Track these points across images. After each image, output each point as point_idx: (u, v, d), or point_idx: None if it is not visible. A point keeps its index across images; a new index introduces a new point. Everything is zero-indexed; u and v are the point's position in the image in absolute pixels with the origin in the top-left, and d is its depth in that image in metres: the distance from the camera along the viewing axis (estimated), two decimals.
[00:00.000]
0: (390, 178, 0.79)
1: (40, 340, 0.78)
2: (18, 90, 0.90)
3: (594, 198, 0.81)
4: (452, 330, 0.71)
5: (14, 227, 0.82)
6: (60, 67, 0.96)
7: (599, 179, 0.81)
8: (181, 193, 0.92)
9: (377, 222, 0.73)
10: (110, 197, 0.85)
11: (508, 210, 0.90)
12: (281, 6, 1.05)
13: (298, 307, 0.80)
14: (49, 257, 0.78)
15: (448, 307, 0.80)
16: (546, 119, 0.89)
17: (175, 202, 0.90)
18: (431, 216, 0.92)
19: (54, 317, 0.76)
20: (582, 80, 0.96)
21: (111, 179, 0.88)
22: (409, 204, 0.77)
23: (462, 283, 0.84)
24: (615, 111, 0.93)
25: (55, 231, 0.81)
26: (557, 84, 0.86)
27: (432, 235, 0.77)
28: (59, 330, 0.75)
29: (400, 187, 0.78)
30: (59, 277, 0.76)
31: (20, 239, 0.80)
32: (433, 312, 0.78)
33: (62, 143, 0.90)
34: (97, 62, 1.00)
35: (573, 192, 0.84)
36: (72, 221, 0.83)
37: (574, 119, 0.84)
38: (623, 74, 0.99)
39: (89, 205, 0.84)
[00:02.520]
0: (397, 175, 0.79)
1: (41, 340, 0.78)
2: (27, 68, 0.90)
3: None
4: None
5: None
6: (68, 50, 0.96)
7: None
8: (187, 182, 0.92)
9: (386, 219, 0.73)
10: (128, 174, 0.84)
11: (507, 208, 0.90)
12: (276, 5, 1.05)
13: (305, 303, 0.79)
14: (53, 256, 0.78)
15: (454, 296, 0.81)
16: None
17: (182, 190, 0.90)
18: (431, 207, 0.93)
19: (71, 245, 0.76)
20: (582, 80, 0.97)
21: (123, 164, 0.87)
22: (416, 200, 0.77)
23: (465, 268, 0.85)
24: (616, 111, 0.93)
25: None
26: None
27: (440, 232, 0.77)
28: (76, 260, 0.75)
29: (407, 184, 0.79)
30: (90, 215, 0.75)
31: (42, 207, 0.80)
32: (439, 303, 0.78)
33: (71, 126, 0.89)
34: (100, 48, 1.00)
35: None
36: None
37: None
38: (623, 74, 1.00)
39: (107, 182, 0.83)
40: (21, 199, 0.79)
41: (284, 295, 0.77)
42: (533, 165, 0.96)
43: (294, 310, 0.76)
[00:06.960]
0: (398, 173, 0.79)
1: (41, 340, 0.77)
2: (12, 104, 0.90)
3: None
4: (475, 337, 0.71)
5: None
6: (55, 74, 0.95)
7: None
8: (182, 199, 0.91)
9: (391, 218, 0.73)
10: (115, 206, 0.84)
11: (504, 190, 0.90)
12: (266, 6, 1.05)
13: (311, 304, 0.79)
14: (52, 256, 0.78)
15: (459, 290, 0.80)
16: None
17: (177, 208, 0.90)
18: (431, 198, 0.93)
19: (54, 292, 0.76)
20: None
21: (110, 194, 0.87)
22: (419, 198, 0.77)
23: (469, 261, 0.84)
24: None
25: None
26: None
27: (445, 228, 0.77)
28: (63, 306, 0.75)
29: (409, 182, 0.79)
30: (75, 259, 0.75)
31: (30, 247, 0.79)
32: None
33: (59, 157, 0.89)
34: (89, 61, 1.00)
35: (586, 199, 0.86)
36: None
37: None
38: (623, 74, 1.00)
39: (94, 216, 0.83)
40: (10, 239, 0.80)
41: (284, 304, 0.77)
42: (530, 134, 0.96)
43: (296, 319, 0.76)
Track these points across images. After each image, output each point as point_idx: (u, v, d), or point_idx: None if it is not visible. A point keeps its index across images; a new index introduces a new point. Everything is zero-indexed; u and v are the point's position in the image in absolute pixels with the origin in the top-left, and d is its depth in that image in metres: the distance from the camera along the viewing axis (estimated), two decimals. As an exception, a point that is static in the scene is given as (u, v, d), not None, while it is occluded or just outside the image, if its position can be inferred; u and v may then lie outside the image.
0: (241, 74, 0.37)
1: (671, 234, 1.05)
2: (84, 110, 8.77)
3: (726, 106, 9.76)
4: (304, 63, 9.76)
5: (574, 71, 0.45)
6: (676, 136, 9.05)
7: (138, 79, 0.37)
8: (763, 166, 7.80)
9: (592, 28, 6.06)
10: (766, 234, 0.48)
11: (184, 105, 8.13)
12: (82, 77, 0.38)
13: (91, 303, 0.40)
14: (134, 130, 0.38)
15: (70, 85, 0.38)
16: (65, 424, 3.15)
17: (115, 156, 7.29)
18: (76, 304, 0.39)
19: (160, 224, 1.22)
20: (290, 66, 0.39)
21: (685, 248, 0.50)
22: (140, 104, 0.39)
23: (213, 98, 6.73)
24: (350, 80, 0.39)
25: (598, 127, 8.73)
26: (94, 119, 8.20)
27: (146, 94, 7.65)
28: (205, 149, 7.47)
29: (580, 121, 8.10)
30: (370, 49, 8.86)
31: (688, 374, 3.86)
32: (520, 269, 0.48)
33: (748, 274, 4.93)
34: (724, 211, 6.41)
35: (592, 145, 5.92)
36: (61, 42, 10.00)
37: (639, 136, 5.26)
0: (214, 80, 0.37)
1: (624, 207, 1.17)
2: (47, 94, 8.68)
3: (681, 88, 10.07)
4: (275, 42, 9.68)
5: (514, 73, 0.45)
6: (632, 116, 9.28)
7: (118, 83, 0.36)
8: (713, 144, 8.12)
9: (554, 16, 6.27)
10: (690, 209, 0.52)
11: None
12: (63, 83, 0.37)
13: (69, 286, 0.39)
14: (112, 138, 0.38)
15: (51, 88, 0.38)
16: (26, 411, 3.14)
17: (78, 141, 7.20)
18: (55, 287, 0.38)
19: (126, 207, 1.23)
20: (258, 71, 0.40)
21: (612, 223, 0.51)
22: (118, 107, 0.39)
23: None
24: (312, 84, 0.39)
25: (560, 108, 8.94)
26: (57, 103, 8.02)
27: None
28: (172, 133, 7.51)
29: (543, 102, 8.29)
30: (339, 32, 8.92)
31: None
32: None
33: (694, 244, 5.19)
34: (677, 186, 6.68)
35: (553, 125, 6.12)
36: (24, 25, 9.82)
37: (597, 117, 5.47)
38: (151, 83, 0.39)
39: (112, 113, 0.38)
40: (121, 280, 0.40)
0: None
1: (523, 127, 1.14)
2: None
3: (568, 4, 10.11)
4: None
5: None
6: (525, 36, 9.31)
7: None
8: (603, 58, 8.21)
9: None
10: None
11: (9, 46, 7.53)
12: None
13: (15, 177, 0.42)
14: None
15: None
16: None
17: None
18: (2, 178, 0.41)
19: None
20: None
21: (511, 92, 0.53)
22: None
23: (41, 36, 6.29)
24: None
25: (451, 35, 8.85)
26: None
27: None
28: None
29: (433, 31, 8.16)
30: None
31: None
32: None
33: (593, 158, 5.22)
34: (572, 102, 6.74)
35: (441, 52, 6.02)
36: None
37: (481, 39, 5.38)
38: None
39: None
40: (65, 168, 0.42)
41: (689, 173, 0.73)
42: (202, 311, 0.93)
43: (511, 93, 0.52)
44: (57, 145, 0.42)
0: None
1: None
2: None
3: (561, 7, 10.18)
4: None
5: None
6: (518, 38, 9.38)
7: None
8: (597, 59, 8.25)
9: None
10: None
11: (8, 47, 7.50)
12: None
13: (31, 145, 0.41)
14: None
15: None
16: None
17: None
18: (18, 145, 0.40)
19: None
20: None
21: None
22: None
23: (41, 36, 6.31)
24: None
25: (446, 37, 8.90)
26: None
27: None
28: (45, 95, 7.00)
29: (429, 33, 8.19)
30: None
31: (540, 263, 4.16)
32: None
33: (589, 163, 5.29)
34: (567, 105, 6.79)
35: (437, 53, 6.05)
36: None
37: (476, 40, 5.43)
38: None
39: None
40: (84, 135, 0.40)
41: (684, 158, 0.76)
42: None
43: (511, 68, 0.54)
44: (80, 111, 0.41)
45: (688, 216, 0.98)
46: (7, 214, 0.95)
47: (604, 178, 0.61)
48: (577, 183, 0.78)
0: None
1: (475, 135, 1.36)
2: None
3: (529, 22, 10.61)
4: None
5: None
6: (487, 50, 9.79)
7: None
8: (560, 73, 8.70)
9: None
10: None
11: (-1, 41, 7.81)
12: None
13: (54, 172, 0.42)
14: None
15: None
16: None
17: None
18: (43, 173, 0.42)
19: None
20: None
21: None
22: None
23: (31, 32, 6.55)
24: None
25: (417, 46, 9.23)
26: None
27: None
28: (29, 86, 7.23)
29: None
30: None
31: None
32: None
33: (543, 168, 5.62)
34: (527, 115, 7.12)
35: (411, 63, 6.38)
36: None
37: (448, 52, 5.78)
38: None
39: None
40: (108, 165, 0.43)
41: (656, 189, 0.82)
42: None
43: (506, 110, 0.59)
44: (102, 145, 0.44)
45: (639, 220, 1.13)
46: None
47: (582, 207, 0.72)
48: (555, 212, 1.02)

# # # #

- **DIRECTIONS FOR THIS TASK**
Tell how many lines above hold "Track", nothing more.

- **TASK SOLUTION**
2